### [Your task]
The expected output is each line below containing "pageLoadTime", copied in full.

### [Data]
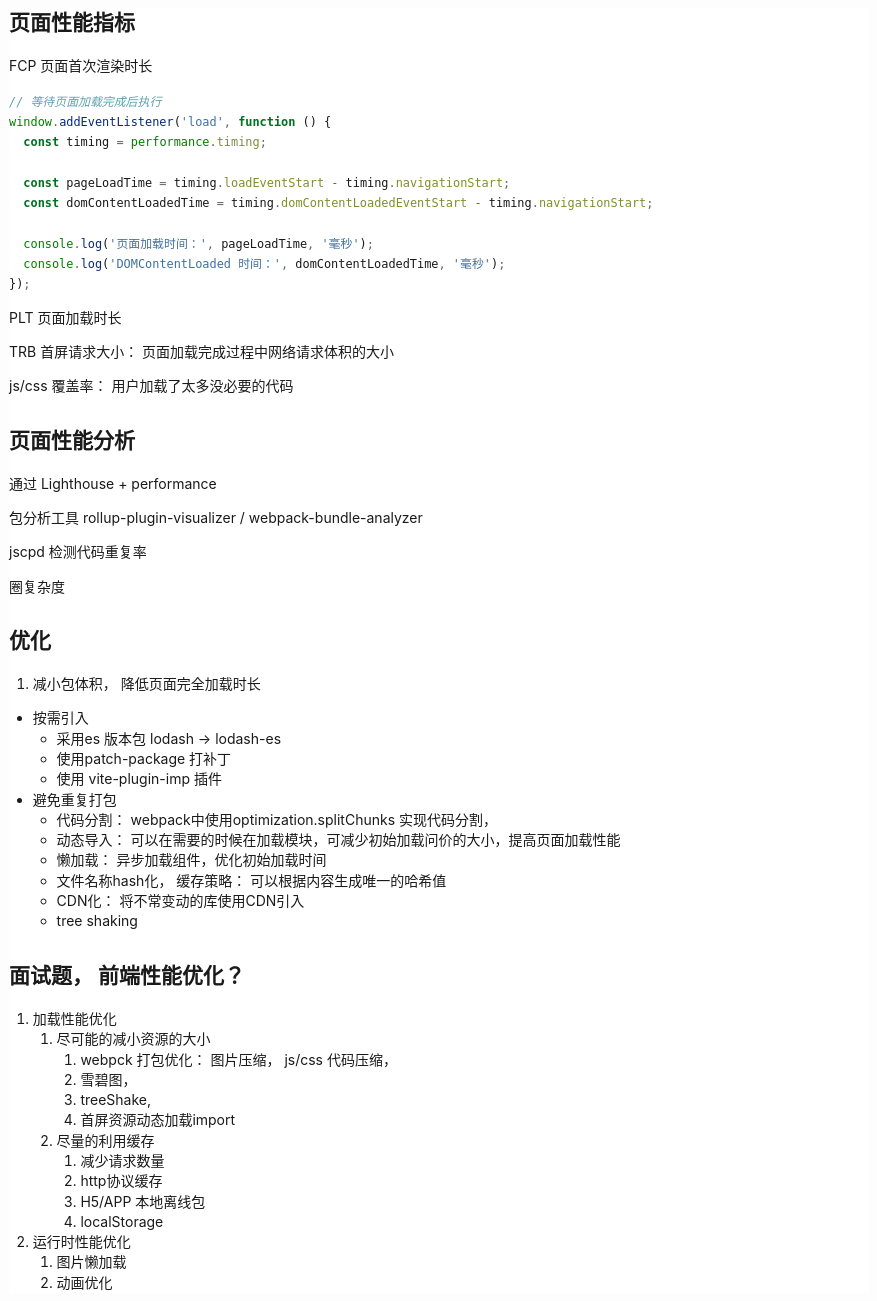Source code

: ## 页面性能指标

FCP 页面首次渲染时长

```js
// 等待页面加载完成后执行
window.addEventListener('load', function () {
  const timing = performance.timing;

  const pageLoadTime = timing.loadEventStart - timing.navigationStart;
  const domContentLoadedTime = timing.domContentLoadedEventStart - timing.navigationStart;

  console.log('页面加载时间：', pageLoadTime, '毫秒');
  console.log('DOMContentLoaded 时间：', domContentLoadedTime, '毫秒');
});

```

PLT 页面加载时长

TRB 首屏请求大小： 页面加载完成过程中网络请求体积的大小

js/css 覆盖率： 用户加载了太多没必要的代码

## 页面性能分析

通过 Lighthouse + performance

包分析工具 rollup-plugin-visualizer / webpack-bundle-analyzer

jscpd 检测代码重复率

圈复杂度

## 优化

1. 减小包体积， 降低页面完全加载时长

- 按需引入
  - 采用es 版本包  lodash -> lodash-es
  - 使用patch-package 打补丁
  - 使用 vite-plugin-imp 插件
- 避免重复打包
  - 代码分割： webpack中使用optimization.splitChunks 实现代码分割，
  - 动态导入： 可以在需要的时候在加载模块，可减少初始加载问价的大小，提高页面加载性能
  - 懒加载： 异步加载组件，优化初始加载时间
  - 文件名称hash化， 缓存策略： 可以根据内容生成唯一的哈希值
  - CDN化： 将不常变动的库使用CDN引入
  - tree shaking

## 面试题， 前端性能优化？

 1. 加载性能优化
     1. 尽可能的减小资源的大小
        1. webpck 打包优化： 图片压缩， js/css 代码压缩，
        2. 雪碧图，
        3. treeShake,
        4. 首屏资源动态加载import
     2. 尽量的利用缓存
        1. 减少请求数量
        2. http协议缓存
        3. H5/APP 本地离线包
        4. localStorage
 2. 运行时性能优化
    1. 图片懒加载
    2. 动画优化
==
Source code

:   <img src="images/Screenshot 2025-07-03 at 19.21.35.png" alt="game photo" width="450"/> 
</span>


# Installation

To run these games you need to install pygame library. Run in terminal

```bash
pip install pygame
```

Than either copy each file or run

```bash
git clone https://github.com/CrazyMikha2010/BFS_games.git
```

### [Exercise solution]
  const pageLoadTime = timing.loadEventStart - timing.navigationStart;
  console.log('页面加载时间：', pageLoadTime, '毫秒');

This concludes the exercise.